In both health and education, Stretton argues that the Howard government favoured private over public provision, and allowed the latter to decline. The Rudd/Gillard government has made a start on these issues. There are some moves to fix the buck-passing between Federal and State governments, and the private health insurance rebate has been cut for some rich families. Stretton would have abolished it altogether, and spent the money on the public health system. He would also likely approve the Gonksi proposals to fund the public education system properly.
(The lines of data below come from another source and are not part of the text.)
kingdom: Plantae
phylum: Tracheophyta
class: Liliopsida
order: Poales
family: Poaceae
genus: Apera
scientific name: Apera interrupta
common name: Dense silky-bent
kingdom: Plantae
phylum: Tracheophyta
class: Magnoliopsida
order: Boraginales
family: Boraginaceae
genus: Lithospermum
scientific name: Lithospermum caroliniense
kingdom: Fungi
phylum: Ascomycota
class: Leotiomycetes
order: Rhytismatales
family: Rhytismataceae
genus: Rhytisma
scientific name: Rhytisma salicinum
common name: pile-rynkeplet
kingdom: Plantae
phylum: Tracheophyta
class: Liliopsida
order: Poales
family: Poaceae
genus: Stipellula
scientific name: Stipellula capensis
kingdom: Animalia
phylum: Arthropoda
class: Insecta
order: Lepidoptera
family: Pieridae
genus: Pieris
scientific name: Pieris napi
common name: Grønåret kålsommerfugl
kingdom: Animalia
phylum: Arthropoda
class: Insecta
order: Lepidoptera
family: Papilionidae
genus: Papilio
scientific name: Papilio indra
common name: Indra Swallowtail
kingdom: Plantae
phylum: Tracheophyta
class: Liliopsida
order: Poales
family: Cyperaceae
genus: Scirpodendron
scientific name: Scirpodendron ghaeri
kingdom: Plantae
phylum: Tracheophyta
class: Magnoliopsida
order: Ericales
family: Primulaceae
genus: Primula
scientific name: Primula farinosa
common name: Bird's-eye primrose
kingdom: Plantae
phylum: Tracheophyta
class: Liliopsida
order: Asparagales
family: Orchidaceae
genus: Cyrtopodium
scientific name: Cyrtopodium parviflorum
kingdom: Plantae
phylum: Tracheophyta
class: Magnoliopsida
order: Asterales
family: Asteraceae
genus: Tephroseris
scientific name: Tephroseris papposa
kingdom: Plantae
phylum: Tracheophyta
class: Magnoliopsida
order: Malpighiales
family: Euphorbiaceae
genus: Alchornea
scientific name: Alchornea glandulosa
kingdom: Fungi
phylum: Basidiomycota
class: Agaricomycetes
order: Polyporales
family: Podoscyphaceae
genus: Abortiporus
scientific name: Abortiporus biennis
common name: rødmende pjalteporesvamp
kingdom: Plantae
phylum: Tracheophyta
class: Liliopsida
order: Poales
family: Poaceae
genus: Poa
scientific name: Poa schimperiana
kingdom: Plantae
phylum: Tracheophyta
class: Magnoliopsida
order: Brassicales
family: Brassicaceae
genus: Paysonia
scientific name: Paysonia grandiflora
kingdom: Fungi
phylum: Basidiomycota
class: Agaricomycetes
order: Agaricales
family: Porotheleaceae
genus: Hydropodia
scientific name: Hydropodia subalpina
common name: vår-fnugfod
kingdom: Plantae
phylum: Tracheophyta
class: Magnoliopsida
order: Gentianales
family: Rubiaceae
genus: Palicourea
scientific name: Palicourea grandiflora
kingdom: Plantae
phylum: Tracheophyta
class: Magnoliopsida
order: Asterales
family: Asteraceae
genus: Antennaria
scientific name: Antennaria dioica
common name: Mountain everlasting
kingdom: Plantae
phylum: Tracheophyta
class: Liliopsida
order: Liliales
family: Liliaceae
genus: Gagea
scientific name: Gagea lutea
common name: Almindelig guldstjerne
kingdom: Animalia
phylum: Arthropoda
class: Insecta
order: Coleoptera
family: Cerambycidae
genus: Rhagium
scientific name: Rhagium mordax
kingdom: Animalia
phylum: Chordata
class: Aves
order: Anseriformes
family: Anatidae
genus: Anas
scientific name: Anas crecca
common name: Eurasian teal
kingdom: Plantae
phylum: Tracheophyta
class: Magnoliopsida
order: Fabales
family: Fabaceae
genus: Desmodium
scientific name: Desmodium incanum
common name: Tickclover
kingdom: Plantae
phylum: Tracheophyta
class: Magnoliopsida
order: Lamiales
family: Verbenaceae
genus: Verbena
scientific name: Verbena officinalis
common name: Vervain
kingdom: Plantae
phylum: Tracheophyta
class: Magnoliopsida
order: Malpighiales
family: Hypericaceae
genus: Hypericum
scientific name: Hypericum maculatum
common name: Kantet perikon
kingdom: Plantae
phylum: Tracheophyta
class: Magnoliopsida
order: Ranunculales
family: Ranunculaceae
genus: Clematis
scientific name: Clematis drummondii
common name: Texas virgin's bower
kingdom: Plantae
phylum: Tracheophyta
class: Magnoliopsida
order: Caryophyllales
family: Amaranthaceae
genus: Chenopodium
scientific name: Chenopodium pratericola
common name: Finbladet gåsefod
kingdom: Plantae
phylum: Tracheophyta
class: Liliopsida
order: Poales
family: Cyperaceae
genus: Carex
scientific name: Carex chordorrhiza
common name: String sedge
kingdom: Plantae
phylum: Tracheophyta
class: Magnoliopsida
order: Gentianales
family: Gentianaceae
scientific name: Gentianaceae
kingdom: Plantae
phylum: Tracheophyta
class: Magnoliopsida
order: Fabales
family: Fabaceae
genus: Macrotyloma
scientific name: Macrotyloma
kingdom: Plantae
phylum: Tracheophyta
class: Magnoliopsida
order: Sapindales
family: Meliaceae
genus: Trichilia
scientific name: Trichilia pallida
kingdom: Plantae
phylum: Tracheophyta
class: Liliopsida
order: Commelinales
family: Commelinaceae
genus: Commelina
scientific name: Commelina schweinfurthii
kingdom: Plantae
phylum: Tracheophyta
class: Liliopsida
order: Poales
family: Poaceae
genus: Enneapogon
More surprising to me, he is also highly critical of current superannuation provision; he quotes another historian’s conclusion that ‘the privatisers of superannuation have presided over the creation of a league of parasites on a scale not seen since the close of the eighteenth century.’ Transparency, which is the best we are offered in relation to fees and charges, is not enough; he argues there should be a public superannuation scheme alongside the private ones to add some genuine competition. I find this chapter technical and difficult, but his general drift is clear.
On the environment, he says: ‘The neoliberal change of direction to greater business freedom, less public production, less government and steeper inequality could have been designed specifically to disable our environmental management.’ He outlines a ‘green program’ which is perhaps now somewhat out-dated, but more important is his warning of the further damage to equality that climate change and greedy consumption of resources could bring.
I also find Stretton’s chapter on managing money difficult, and guess that he might well revise the details post the Global Financial Crisis – which can only have confirmed his general critique; ‘the real fruit,’ he says, ‘of 25 years of well-intended blundering should be to discredit the economic theories on which the mistaken expectations were based.’
He has had a stab at costing his program, and suggests ways of finding the money. And here, you have to decide on whether he is unreasonably optimistic, or whether, as he argues, Australians really might support a program that offered better services and a more equal society, even if it meant higher taxes and forgoing some luxury consumption. It would take ‘guts and ingenuity’ to try, and of course leadership – which has so far been leading us pretty much in the wrong direction.
I do not know of any other book that not only offers a reasoned critique of the impact of neoliberal economic policies in Australia in the last thirty years, but also offers an alternative set that could just work. If only there was someone who would try them.